Below are images that are taken 30 days after placement in the nanric modified ultimates placing the palmar angle at approximately 20 degrees
On the left below is a venogram of the left hind on initial exam and a follow up venogram 10 days later while wearing the modified ultimates placing the palmar angle at 20 degrees. Note the significant improvement in vessel filling over the coronary band, the more normal appearance in the circumflex junction and return of solar and terminal papillae.
Below in the left column is 10 days post wedging and 30 days post in the right column.
These are just three cases from this summer and fall that demonstrated the quick response I am looking for. Understanding the mechanics relative to the deep flexor and its role in a failing lamellar bond has proven very beneficial in my practice. Monitoring the failing system with serial venograms will inform you quicker than plain radiographs. Instead of waiting around for 4-6 weeks to evaluate the response in sole depth and hoof wall growth the venogram will demonstrate the level of compromise days to weeks before any changes can be noted otherwise. This allows quicker changes in mechanical therapy and less irreversible damage. This prevents chronic pain and abscesses.
What do you consider a success? Patient comfort? What level of sole depth recovery in a period of time do you expect with your laminitis therapy?
Wishing you happy and prosperous new year.
All the best
Sammy L. Pittman, DVM
Monday, June 24, 2013
Friday, May 31, 2013
Below are radiographs from immediately post deep flexor tenotomy and 60 days post tenotomy. Noteworthy change on both are additional sole depth under tip of coffin bone.
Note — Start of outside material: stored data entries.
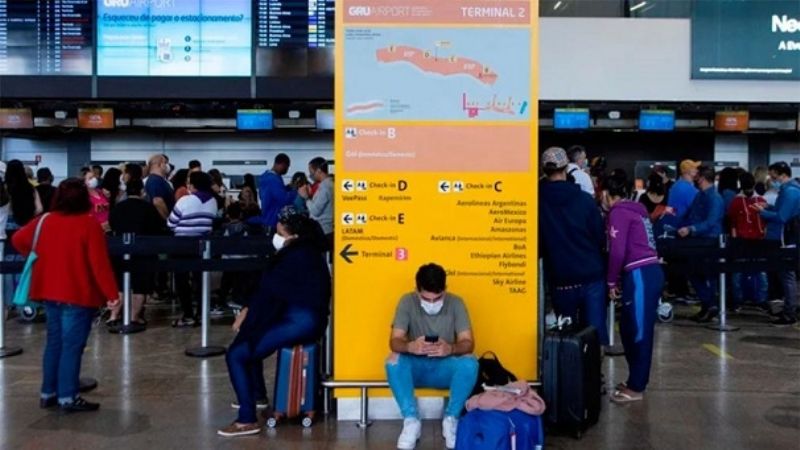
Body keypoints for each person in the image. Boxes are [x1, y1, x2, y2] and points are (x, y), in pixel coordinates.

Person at [220, 206, 330, 438]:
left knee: (237, 353)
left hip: (300, 320)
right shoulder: (308, 251)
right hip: (309, 318)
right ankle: (257, 395)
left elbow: (268, 293)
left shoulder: (293, 256)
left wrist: (248, 312)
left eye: (279, 230)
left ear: (290, 234)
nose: (276, 235)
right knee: (252, 342)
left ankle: (247, 419)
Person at [11, 178, 119, 412]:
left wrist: (38, 255)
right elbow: (99, 265)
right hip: (78, 294)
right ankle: (68, 397)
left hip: (49, 292)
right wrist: (112, 295)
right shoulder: (89, 225)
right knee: (72, 346)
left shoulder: (45, 221)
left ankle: (48, 392)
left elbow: (18, 239)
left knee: (55, 344)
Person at [386, 263, 477, 450]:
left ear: (445, 290)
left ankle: (451, 420)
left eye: (438, 298)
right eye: (427, 298)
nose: (433, 303)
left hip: (445, 368)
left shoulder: (456, 303)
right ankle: (411, 421)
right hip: (416, 368)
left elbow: (468, 343)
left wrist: (450, 349)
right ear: (417, 290)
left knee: (470, 363)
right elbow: (394, 341)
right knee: (393, 360)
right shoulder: (407, 301)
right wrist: (410, 346)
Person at [603, 174, 664, 404]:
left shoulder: (618, 212)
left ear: (608, 194)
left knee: (637, 331)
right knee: (630, 328)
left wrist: (611, 280)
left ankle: (637, 387)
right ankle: (634, 380)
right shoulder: (638, 210)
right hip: (647, 272)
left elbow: (617, 251)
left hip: (639, 274)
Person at [539, 147, 608, 344]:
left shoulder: (538, 201)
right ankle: (594, 373)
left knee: (566, 335)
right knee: (594, 332)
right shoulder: (585, 200)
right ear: (566, 168)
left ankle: (569, 372)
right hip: (591, 275)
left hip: (561, 278)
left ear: (544, 170)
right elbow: (599, 236)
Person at [107, 178, 166, 328]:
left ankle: (113, 315)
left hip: (120, 250)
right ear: (142, 191)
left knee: (120, 284)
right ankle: (134, 317)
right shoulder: (148, 208)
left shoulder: (118, 208)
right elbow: (158, 228)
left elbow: (111, 225)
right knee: (141, 285)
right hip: (143, 251)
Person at [168, 172, 219, 327]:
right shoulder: (213, 201)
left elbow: (171, 223)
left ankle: (188, 314)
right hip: (202, 246)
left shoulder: (185, 200)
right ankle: (201, 314)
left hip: (181, 245)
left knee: (182, 281)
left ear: (193, 184)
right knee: (200, 280)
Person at [753, 162, 800, 326]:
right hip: (788, 237)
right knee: (787, 275)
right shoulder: (789, 190)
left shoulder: (790, 192)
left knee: (787, 275)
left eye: (773, 175)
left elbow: (782, 217)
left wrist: (762, 212)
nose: (771, 179)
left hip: (786, 238)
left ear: (781, 174)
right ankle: (790, 308)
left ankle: (790, 312)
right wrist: (769, 207)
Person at [678, 165, 724, 323]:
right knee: (694, 272)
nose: (695, 179)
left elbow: (711, 222)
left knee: (708, 275)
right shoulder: (701, 196)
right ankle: (707, 304)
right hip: (698, 240)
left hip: (709, 242)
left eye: (697, 176)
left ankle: (711, 304)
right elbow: (691, 214)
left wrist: (691, 228)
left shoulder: (714, 198)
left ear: (702, 178)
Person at [727, 172, 768, 310]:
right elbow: (732, 222)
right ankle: (738, 300)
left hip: (758, 238)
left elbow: (765, 221)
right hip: (742, 239)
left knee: (760, 272)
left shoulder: (761, 200)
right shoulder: (736, 201)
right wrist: (734, 239)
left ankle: (760, 299)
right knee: (738, 272)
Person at [299, 157, 333, 251]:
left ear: (318, 170)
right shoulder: (328, 184)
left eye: (311, 172)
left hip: (324, 231)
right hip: (327, 230)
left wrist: (306, 197)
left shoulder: (325, 188)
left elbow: (315, 211)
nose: (310, 175)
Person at [254, 154, 295, 232]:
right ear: (282, 164)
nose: (287, 170)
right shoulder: (273, 179)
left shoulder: (265, 177)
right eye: (287, 167)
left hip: (267, 217)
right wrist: (296, 192)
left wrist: (286, 188)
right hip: (273, 220)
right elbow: (284, 199)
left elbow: (269, 195)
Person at [5, 160, 43, 231]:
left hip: (6, 224)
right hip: (27, 224)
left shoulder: (5, 188)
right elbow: (39, 209)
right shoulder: (31, 188)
However continued remodelling of the tip of the coffin bone and a slight increase in palmar angle on the left hoof are suggestive that the dorsal portion still fails to grow at a rate similar to the palmar portion. This hoof suffered more damage as it was the "club". Deep flexor tenotomy was not performed at the recommended time. Significant pathology was identified within 5 days of onset of acute laminitis but owner refused tenotomy at that time.
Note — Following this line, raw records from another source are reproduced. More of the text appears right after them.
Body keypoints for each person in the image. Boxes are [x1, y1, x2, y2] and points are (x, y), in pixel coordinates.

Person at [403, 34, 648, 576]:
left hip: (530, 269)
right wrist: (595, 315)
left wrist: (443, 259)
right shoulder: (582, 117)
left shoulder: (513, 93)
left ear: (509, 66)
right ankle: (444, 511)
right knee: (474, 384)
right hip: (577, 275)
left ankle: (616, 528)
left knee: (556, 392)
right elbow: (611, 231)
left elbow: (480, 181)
A resection is required in laminitis cases that have coronary band swelling that is prolapsing over the hoof wall. The hoof will act as a tourniquet as the inner laminae experience swelling. The lack of expansion of the hoof creates massive vascular compression and starves the laminae and coffin bone of needed nutrient flow. Often times this is all secondary to inflammation arising from compromised soft tissue and bone along the toe and medial quarter as this area tends to receive the most significant load induced vascular compromise when laminae fail to suspend the coffin bone.
I like to use a cast cutter or multi-purpose oscillating saw to cut through the hoof. Usually an 1 1/2 in below the hairline is a minimum and often times I find myself removing more at a later date. The width of resection will depend on amount of coronary band involved and should extend at least 1/2 in wider than the affected coronary band.